== WHAT IS REQUIRED ==
Return the source text of every item below, copied word for word and with the pictures left out.

== PROVIDED INFORMATION ==
+ + +

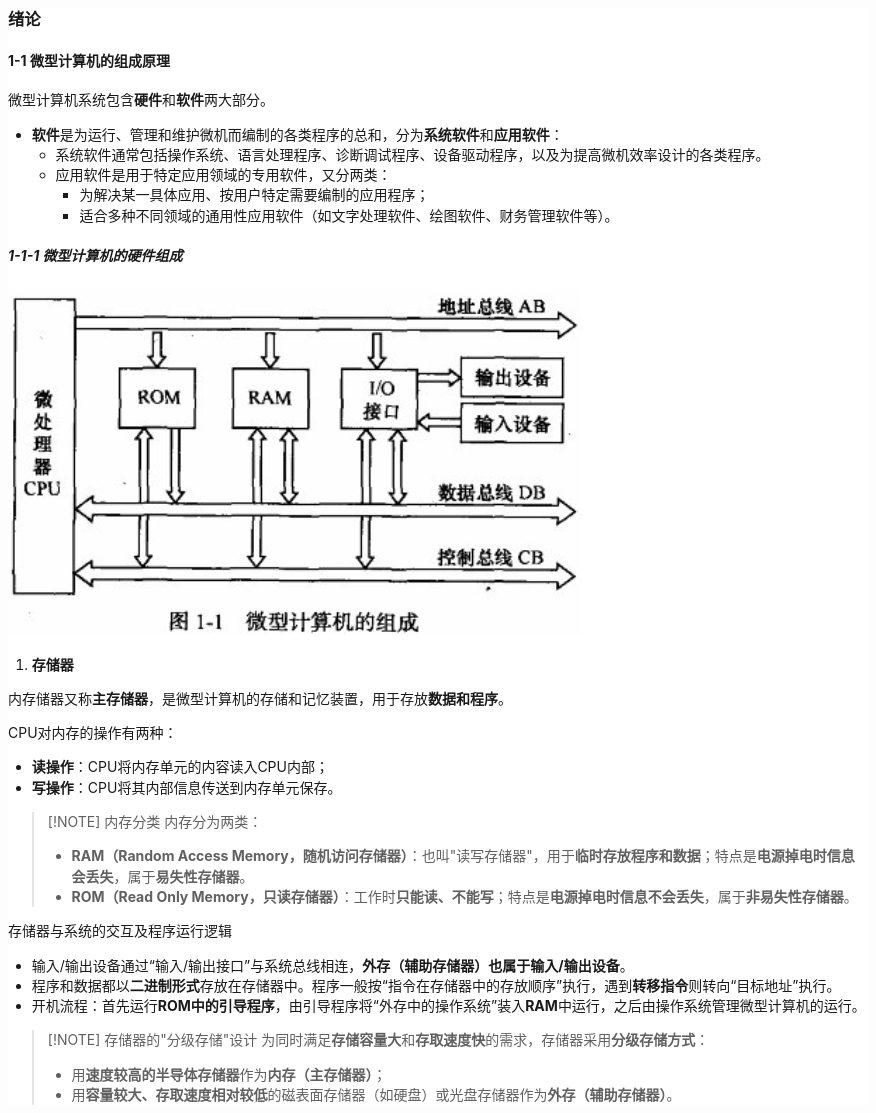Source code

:### 绪论

#### 1-1 微型计算机的组成原理

微型计算机系统包含**硬件**和**软件**两大部分。

- **软件**是为运行、管理和维护微机而编制的各类程序的总和，分为**系统软件**和**应用软件**：
  - 系统软件通常包括操作系统、语言处理程序、诊断调试程序、设备驱动程序，以及为提高微机效率设计的各类程序。
  - 应用软件是用于特定应用领域的专用软件，又分两类：
    - 为解决某一具体应用、按用户特定需要编制的应用程序；
    - 适合多种不同领域的通用性应用软件（如文字处理软件、绘图软件、财务管理软件等）。

##### 1-1-1 微型计算机的硬件组成

![alt text](image-2.png)

1. **存储器**

内存储器又称**主存储器**，是微型计算机的存储和记忆装置，用于存放**数据和程序**。

CPU对内存的操作有两种：

- **读操作**：CPU将内存单元的内容读入CPU内部；
- **写操作**：CPU将其内部信息传送到内存单元保存。

> [!NOTE] 内存分类
> 内存分为两类：
> 
> - **RAM（Random Access Memory，随机访问存储器）**：也叫"读写存储器"，用于**临时存放程序和数据**；特点是**电源掉电时信息会丢失**，属于**易失性存储器**。
> - **ROM（Read Only Memory，只读存储器）**：工作时**只能读、不能写**；特点是**电源掉电时信息不会丢失**，属于**非易失性存储器**。

存储器与系统的交互及程序运行逻辑

- 输入/输出设备通过“输入/输出接口”与系统总线相连，**外存（辅助存储器）也属于输入/输出设备**。
- 程序和数据都以**二进制形式**存放在存储器中。程序一般按“指令在存储器中的存放顺序”执行，遇到**转移指令**则转向“目标地址”执行。
- 开机流程：首先运行**ROM中的引导程序**，由引导程序将“外存中的操作系统”装入**RAM**中运行，之后由操作系统管理微型计算机的运行。

> [!NOTE] 存储器的"分级存储"设计
> 为同时满足**存储容量大**和**存取速度快**的需求，存储器采用**分级存储方式**：
> 
> - 用**速度较高的半导体存储器**作为**内存（主存储器）**；
> - 用**容量较大、存取速度相对较低**的磁表面存储器（如硬盘）或光盘存储器作为**外存（辅助存储器）**。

+ + +

== SOLUTION BELOW ==
Source code

:### 绪论

#### 1-1 微型计算机的组成原理

微型计算机系统包含**硬件**和**软件**两大部分。

- **软件**是为运行、管理和维护微机而编制的各类程序的总和，分为**系统软件**和**应用软件**：
  - 系统软件通常包括操作系统、语言处理程序、诊断调试程序、设备驱动程序，以及为提高微机效率设计的各类程序。
  - 应用软件是用于特定应用领域的专用软件，又分两类：
    - 为解决某一具体应用、按用户特定需要编制的应用程序；
    - 适合多种不同领域的通用性应用软件（如文字处理软件、绘图软件、财务管理软件等）。

##### 1-1-1 微型计算机的硬件组成

![alt text](image-2.png)

1. **存储器**

内存储器又称**主存储器**，是微型计算机的存储和记忆装置，用于存放**数据和程序**。

CPU对内存的操作有两种：

- **读操作**：CPU将内存单元的内容读入CPU内部；
- **写操作**：CPU将其内部信息传送到内存单元保存。

> [!NOTE] 内存分类
> 内存分为两类：
> 
> - **RAM（Random Access Memory，随机访问存储器）**：也叫"读写存储器"，用于**临时存放程序和数据**；特点是**电源掉电时信息会丢失**，属于**易失性存储器**。
> - **ROM（Read Only Memory，只读存储器）**：工作时**只能读、不能写**；特点是**电源掉电时信息不会丢失**，属于**非易失性存储器**。

存储器与系统的交互及程序运行逻辑

- 输入/输出设备通过“输入/输出接口”与系统总线相连，**外存（辅助存储器）也属于输入/输出设备**。
- 程序和数据都以**二进制形式**存放在存储器中。程序一般按“指令在存储器中的存放顺序”执行，遇到**转移指令**则转向“目标地址”执行。
- 开机流程：首先运行**ROM中的引导程序**，由引导程序将“外存中的操作系统”装入**RAM**中运行，之后由操作系统管理微型计算机的运行。

> [!NOTE] 存储器的"分级存储"设计
> 为同时满足**存储容量大**和**存取速度快**的需求，存储器采用**分级存储方式**：
> 
> - 用**速度较高的半导体存储器**作为**内存（主存储器）**；
> - 用**容量较大、存取速度相对较低**的磁表面存储器（如硬盘）或光盘存储器作为**外存（辅助存储器）**。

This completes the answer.